# Is there room for three in a clam yukon



## northerngoosehunter (Mar 22, 2006)

*Eskimo Quickflip or Fish Trap Pro*​
Eskimo Quickflip622.22%fish trap pro2177.78%


----------



## northerngoosehunter (Mar 22, 2006)

Change of direction on my question. I realize the yukon is made to be a two person house, but does it have room for three people on occasion?


----------



## Booster (Sep 8, 2003)

I wouldn't think twice about this. Fish trap all the way.


----------



## northerngoosehunter (Mar 22, 2006)

what about the clam fish trap guide? Do you guys think the quality of the guide is as good as fish trap pro?


----------



## Booster (Sep 8, 2003)

guide is great...but if it was me, and I do have one, I would buy the Yukon or Voyager and be done with the searching. Buy it once and don't worry about it again.


----------



## Ron Gilmore (Jan 7, 2003)

Neither!!!!!!!!!!! I have the 300 Pro Eskimo and have fished out of the Trap. Both are inferior to the Otter house of the same size. From the cover to the pole system and sled as well as the hitch if you plan on towing it.

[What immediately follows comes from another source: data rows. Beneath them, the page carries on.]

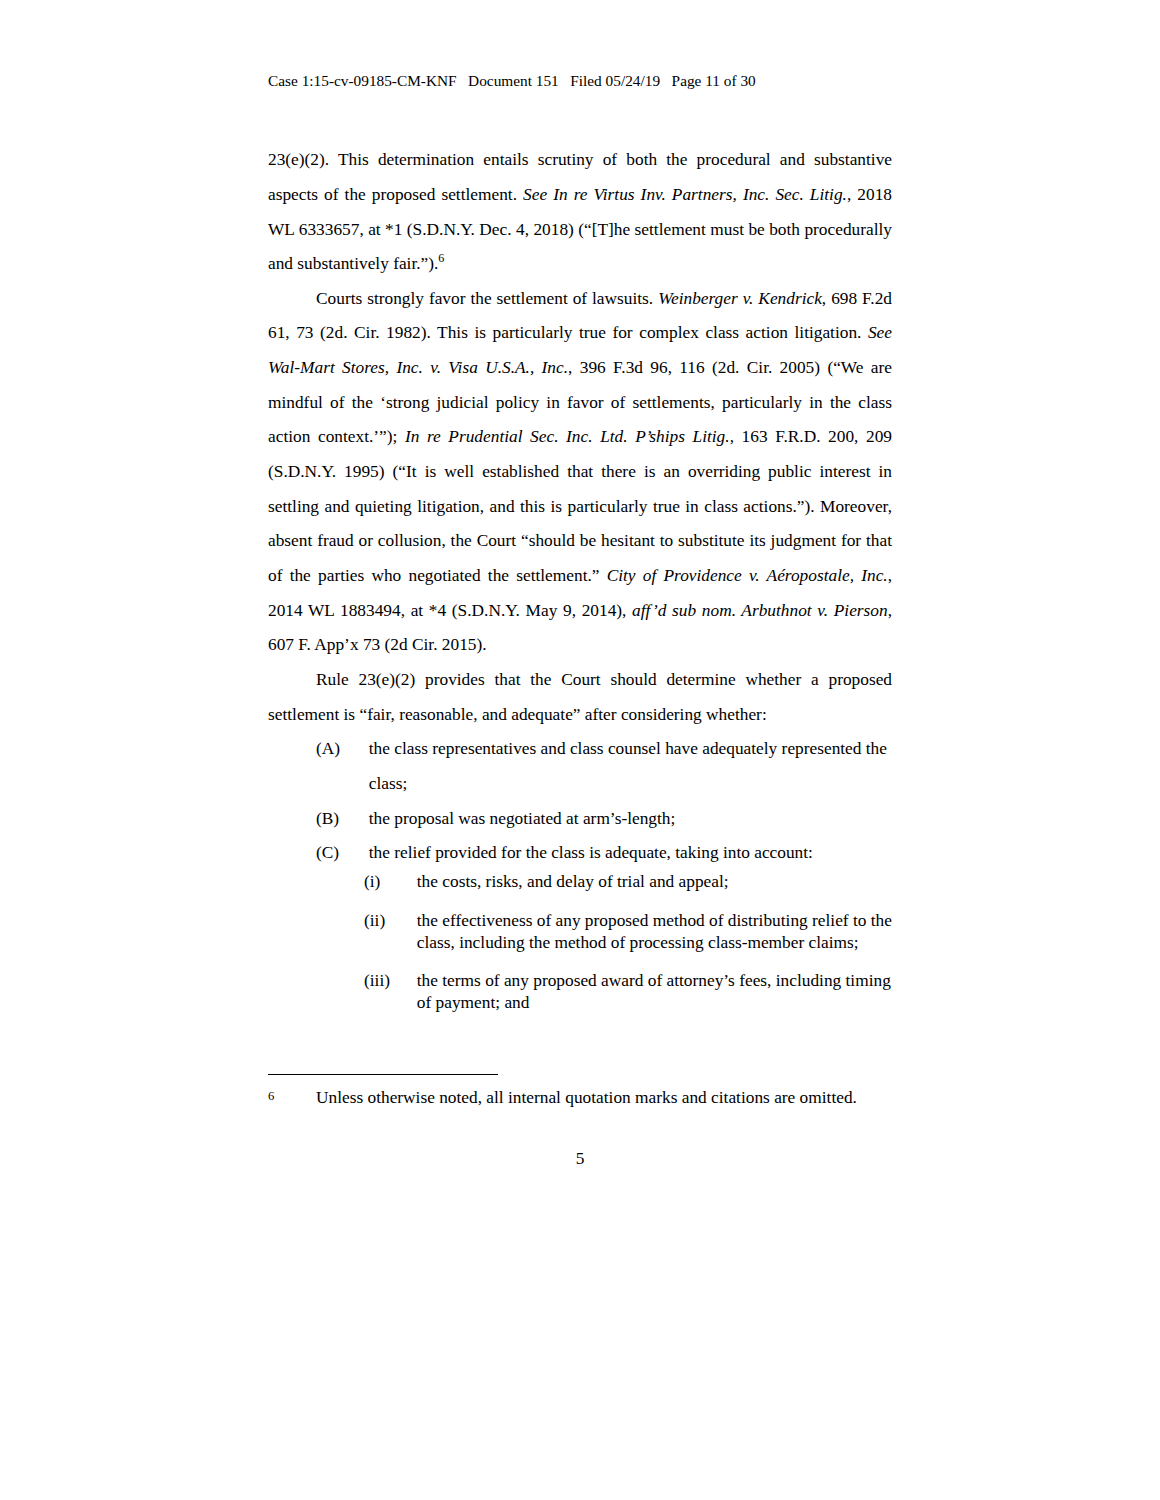Case 1:15-cv-09185-CM-KNF Document 151 Filed 05/24/19 Page 11 of 30
23(e)(2). This determination entails scrutiny of both the procedural and substantive aspects of the proposed settlement. See In re Virtus Inv. Partners, Inc. Sec. Litig., 2018 WL 6333657, at *1 (S.D.N.Y. Dec. 4, 2018) (“[T]he settlement must be both procedurally and substantively fair.”).6
Courts strongly favor the settlement of lawsuits. Weinberger v. Kendrick, 698 F.2d 61, 73 (2d. Cir. 1982). This is particularly true for complex class action litigation. See Wal-Mart Stores, Inc. v. Visa U.S.A., Inc., 396 F.3d 96, 116 (2d. Cir. 2005) (“We are mindful of the ‘strong judicial policy in favor of settlements, particularly in the class action context.’”); In re Prudential Sec. Inc. Ltd. P’ships Litig., 163 F.R.D. 200, 209 (S.D.N.Y. 1995) (“It is well established that there is an overriding public interest in settling and quieting litigation, and this is particularly true in class actions.”). Moreover, absent fraud or collusion, the Court “should be hesitant to substitute its judgment for that of the parties who negotiated the settlement.” City of Providence v. Aéropostale, Inc., 2014 WL 1883494, at *4 (S.D.N.Y. May 9, 2014), aff’d sub nom. Arbuthnot v. Pierson, 607 F. App’x 73 (2d Cir. 2015).
Rule 23(e)(2) provides that the Court should determine whether a proposed settlement is “fair, reasonable, and adequate” after considering whether:
(A)
the class representatives and class counsel have adequately represented the class;
(B)
the proposal was negotiated at arm’s-length;
(C)
the relief provided for the class is adequate, taking into account:
(i)
the costs, risks, and delay of trial and appeal;
(ii)
the effectiveness of any proposed method of distributing relief to the class, including the method of processing class-member claims;
(iii)
the terms of any proposed award of attorney’s fees, including timing of payment; and
6
Unless otherwise noted, all internal quotation marks and citations are omitted.
5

Because I am cheap I will continue to use the Eskimo until it needs replacing, but the next unit will be an Otter.

If you are locked in on one or the other, then buy the Eskimo and bank the money you save to buy an Otter in 4-5 years!


----------



## Chuck Smith (Feb 22, 2005)

I have the quick flip III.....and love it. More room than I can imagine. I also like the bench seating instead of the buckets. That way if I am fishing by myself I can fish in the center of the shack instead of off on one seat. I know it is a little thing but it is something to consider.

With the quick flip three I have fished three men (smallest one was me....235 lbs and 5'10"). We had each fished out of two 10" holes. It was cozy but it worked.

This pick shows three of us fishing....well I was taking the picture.









This is the inside.....kind of....(Ot was a guy who bailed on the trip so we had to fish three.)


----------



## holmsvc (Nov 26, 2003)

Do you fish alone?

I fished with my buddy a few times in his guide and I hated it! It is way too small for two people. Also I will never own a fish house I can not stand up in!

I have a 2 person otter wilderness series house that was cheaper than the big clam houses. I have been very happy with this house for the price.


----------



## Backwater Eddy (Jun 16, 2003)

Given only those 2 choices the Clam.

Given a third candidate, I would say the Frabill Trekker Deluxe.


----------



## northerngoosehunter (Mar 22, 2006)

is there room for three in a clam yukon?


----------



## Riich (Nov 22, 2008)

I say it would be an aweful tight squeeze with 3. You would be much beter served to get the Voyager if you want to squeeze in 3 persons.


----------



## MallardMayhem21 (Mar 8, 2006)

I own a yukon and it would be very tight with three people fishing and no room for a heater. If you think you will be fishing three quite often go with the voyager. I have owned mine going on 4 years and still nothing wrong. Do it right and buy a clam!!! IMO


----------



## Norm70 (Aug 26, 2005)

A fish trap pro is small, but ok for one person. I had one for about 2 years. I really like the new otter i have. I like the bench seat over the bucket. sat in a quickflip II i loved it.

The fish trap pro fit in my blazer perfectly and the quickflip didnt

if you have the room i would go with a quickflip 2 for the extra room[/i]


----------